• [DATA BELOW]:

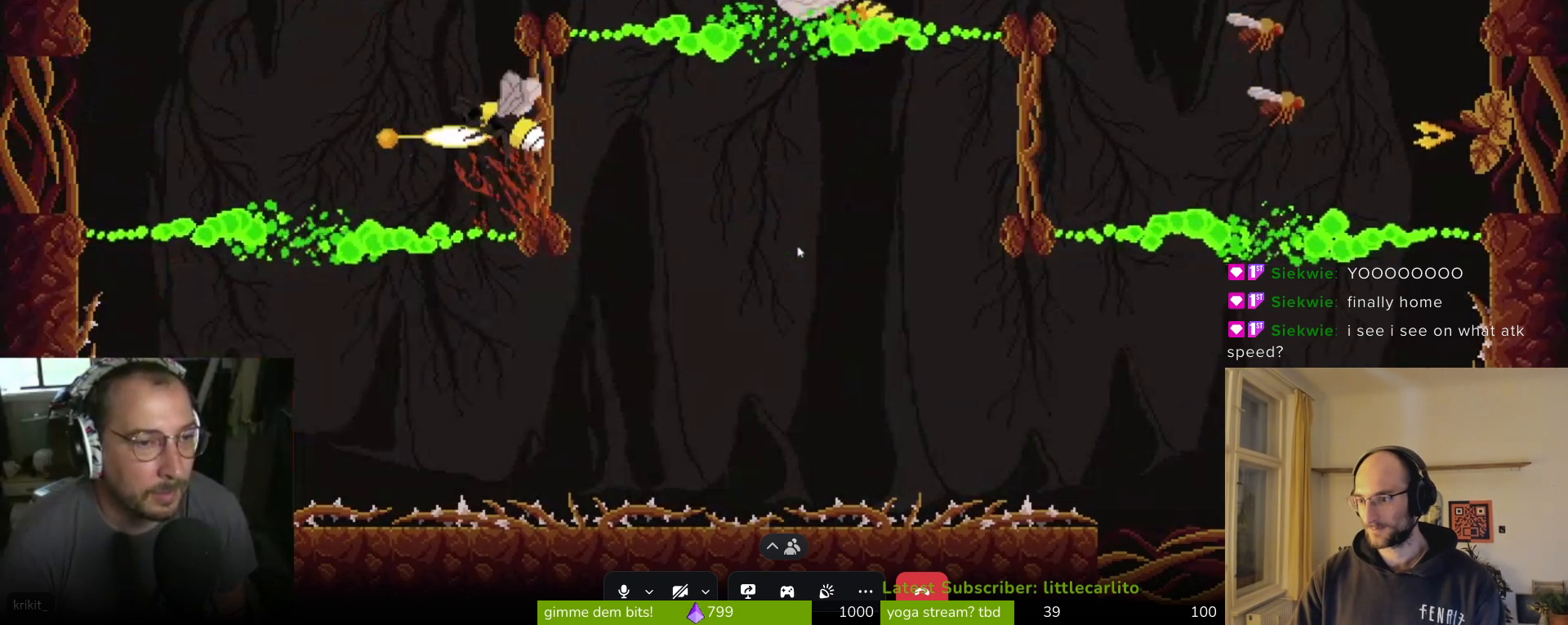
{"buttons": [], "left_stick": "up-right", "events": [[33, "left_stick", "center"], [367, "left_stick", "up-right"]]}
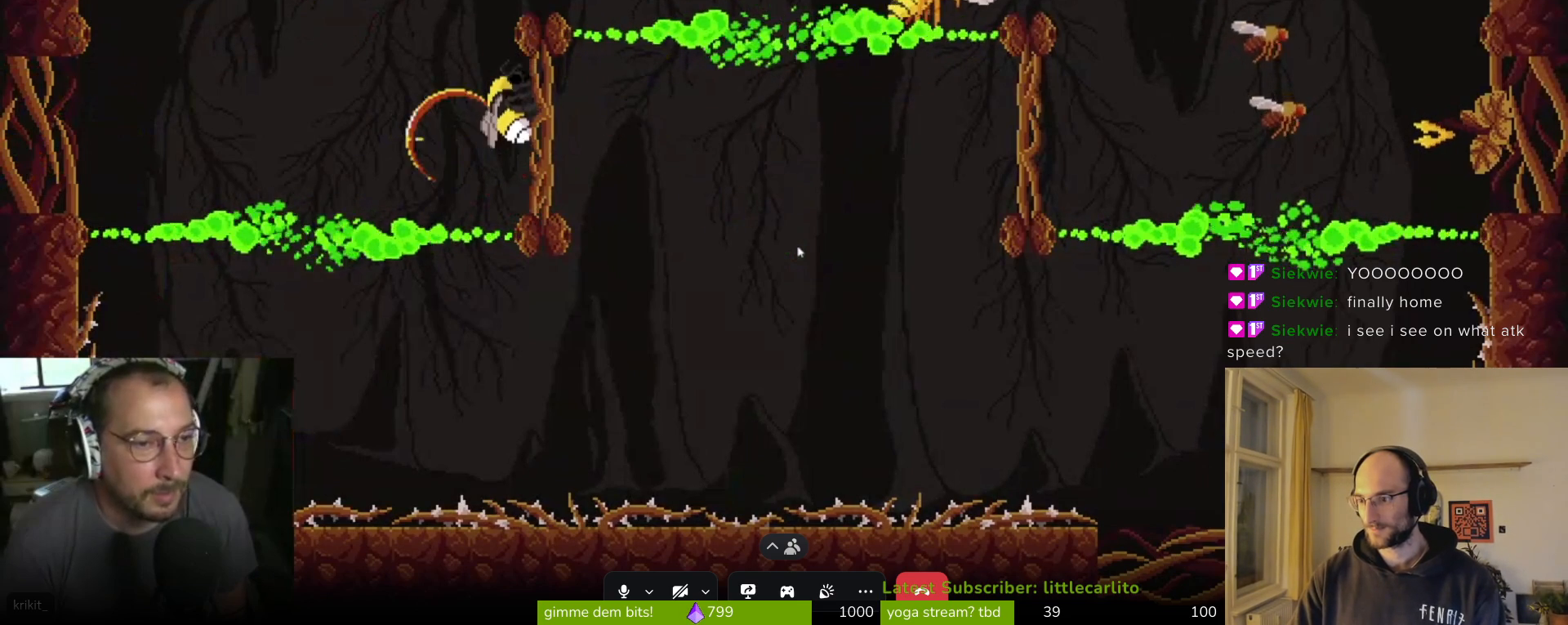
{"buttons": [], "left_stick": "center", "events": [[200, "left_stick", "center"]]}
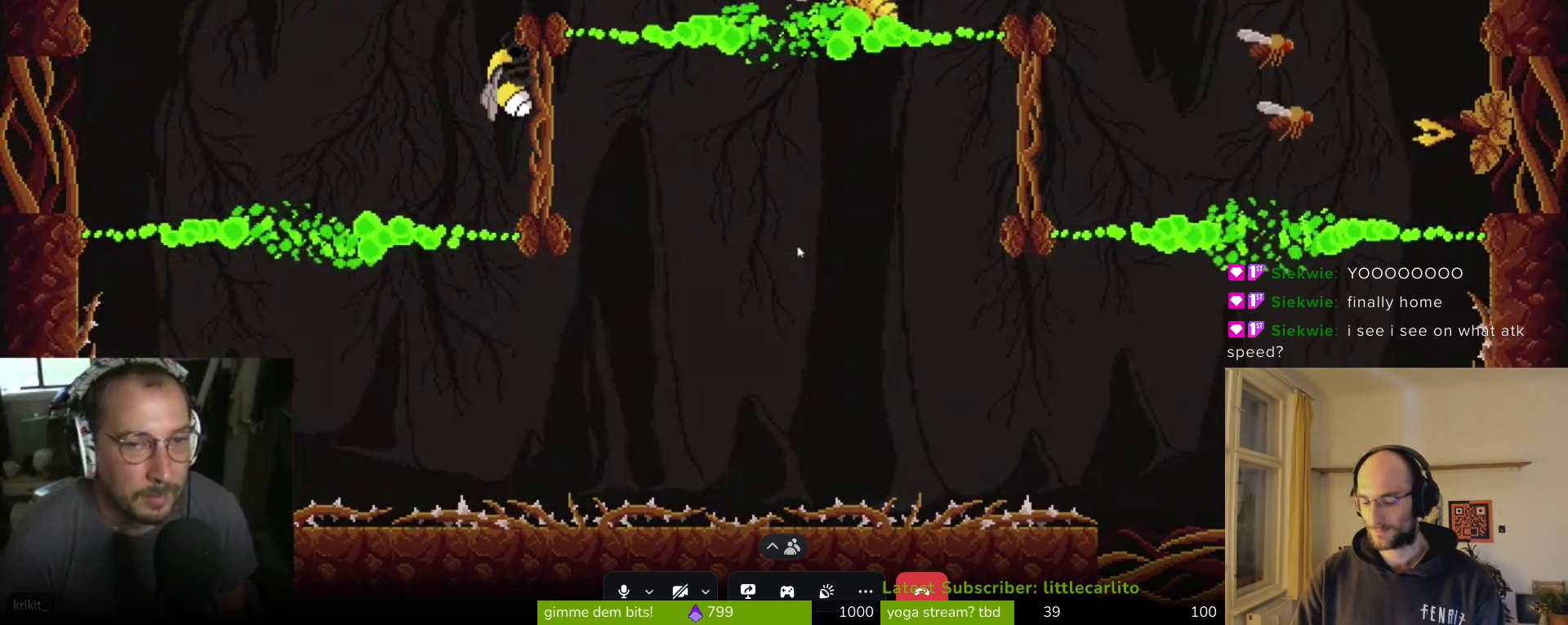
{"buttons": [], "left_stick": "center", "events": []}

• [YOUR GOAL]: Print the preceding material over again exactly. Please leave the pictures out.

• [RESPONSE]:
{"buttons": [], "left_stick": "up-right", "events": [[33, "left_stick", "center"], [367, "left_stick", "up-right"]]}
{"buttons": [], "left_stick": "center", "events": [[200, "left_stick", "center"]]}
{"buttons": [], "left_stick": "center", "events": []}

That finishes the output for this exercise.